Does prayer work for someone else, even if they don’t know about it? Here the evidence is much weaker. There was an experiment where 4000 people practicing Transcendental Meditation tried to lower the crime rate for Washington DC over a period of weeks. TM practitioners claimed they create a force-field which chilled everyone in the vicinity out — like a cloud of Valium. The evidence, they said, proved the experiment a success. However, the murder rate actually went up 18% during the experiment.

Champions of TM say that if just 1% of the world practiced their mantra method (which costs around £400 per person to learn), the psychic field this would generate would be sufficient to cause world peace. However, if one looks at Fairfield, the global headquarters of TM, where thousands of people are meditating and emanating their cosmic vibes daily…it has a crime rate higher than the Californian average.

This sort of magical thinking is extremely embedded, however. If a prayer is answered, it’s proof of either your power or God’s power. If a prayer isn’t answered, it could easily be taken as proof you’re being opposed by demonic forces.

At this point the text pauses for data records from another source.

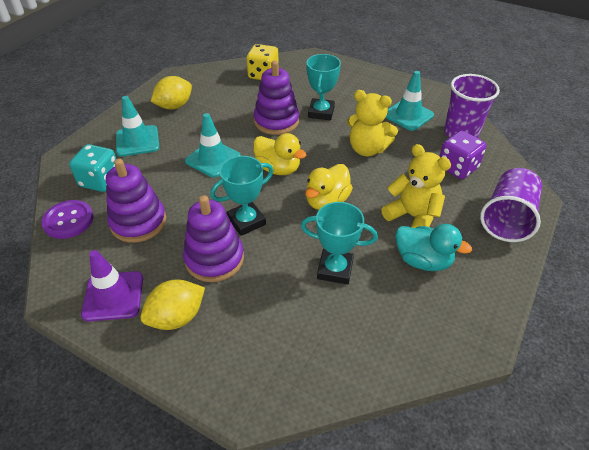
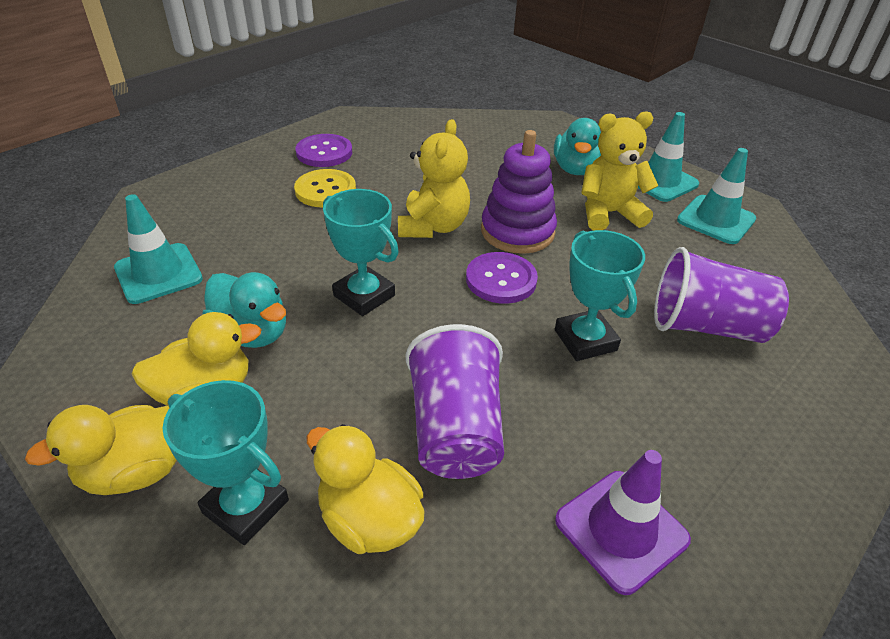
purple button: 1 -> 2
purple dice: 1 -> 0
purple stacking toy: 3 -> 1
turquoise dice: 1 -> 0
turquoise duck: 1 -> 2
yellow button: 0 -> 1
yellow dice: 1 -> 0
yellow duck: 2 -> 3
yellow lemon: 2 -> 0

These days, I feel more and more agnostic. I have had all kinds of far-out personal experiences, including a near-death experience which healed me from PTSD and which still makes me believe in the existence of some benevolent power superior to us. However, I don’t have much faith in humans’ ability to understand this power or to organize our relationship to it in a non-toxic way.

I get increasingly frustrated with the credulity of religious and spiritual beliefs. Researching the history of spirituality, it can seem just a long succession of frauds, quacks and psychopaths. It was ever thus.

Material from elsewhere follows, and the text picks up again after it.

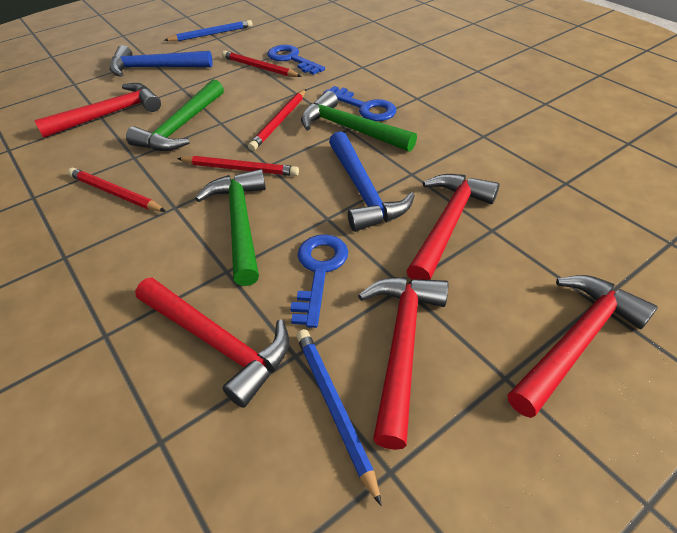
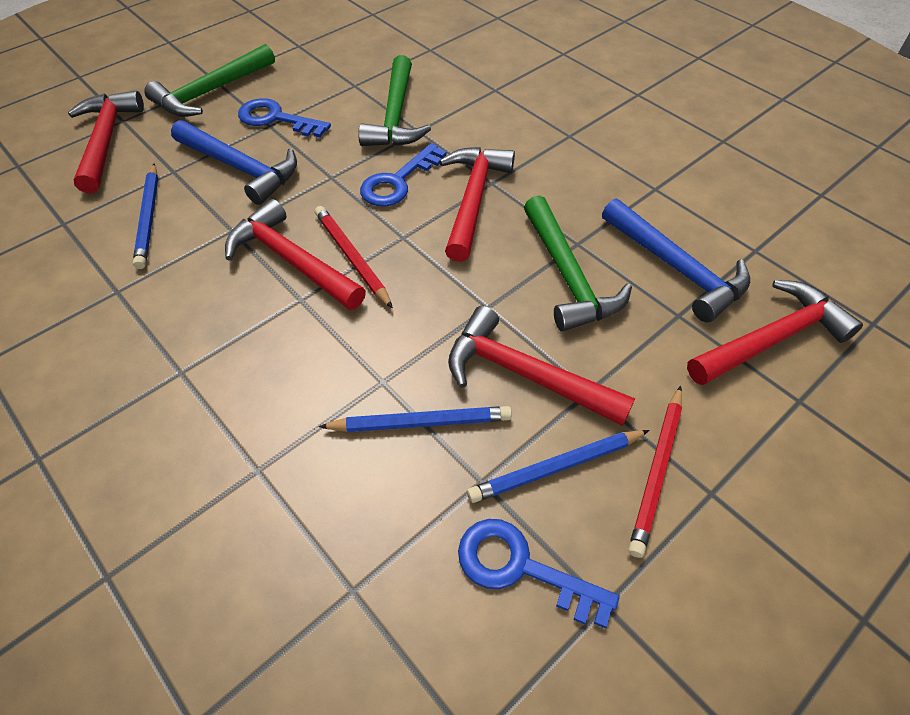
blue pencil: 2 -> 3
red pencil: 4 -> 2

This week, a YouTube channel which has shown interviews with popular ‘intelligent spirituality’ teachers like Graham Hancock and Rupert Sheldrake featured an interview with conspiracy theorist David Icke, who naturally said COVID-19 was a conspiracy caused by a secretive global elite using 5G to weaken our immune systems. It had millions of views on YouTube and Russian-owned TV channel London Live, before it was taken down.

Rather than seeing this as an extremely dangerous and irresponsible thing to disseminate during a pandemic, various spiritual teachers supported Icke. Charles Eisenstein, an eco-spiritual teacher, declared: ‘I want Icke’s voice to be heard at the council table’. Icke thinks an alien race of reptiles is controlling the world through think-tanks.

I begin to feel sick of contemporary spirituality, its bullshit, its conceit, its intellectual vapidness. But I do still meditate every morning. I use it to focus and settle my mind, and let it stop racing around for a while. As it calms down, my body calms as well. It feels good to rest in the moment, breathing in and out, hearing a bird sing outside of my window.

At the end of the meditation, I wish all beings well. Does it actually help them? Who knows. If nothing else, it’s just stretching my heart muscles, practicing the habit of compassion. That’s not a bad thing. Galton could have done with some compassion-practice, then he might have been less inclined to preach the brutal ideology of eugenics.

I find myself trying to open my heart-mind, beyond my weariness and cynicism, to feel love and send it out to those in crisis. I think something like this:

To all those who are afraid

To all those who are lonely and isolated

To all those who are in despair

To all those who are frightened for their safety

To those who are trapped with abusers

To those who are struggling for food

To those whose businesses are failing

To those who have lost their jobs

To those whose dreams have fallen apart

To those who feel abandoned

To those at the end of their tether

To those having to make life or death decisions

To those risking their lives to serve us

To those who have lost loved ones

To those who are dying

To those who have died

May all love and wisdom come to you

And kindness, hope, fortitude and perseverance

May our hearts open to each other, in this time of separation.

May the power that has guided humanity to the good, be with us now.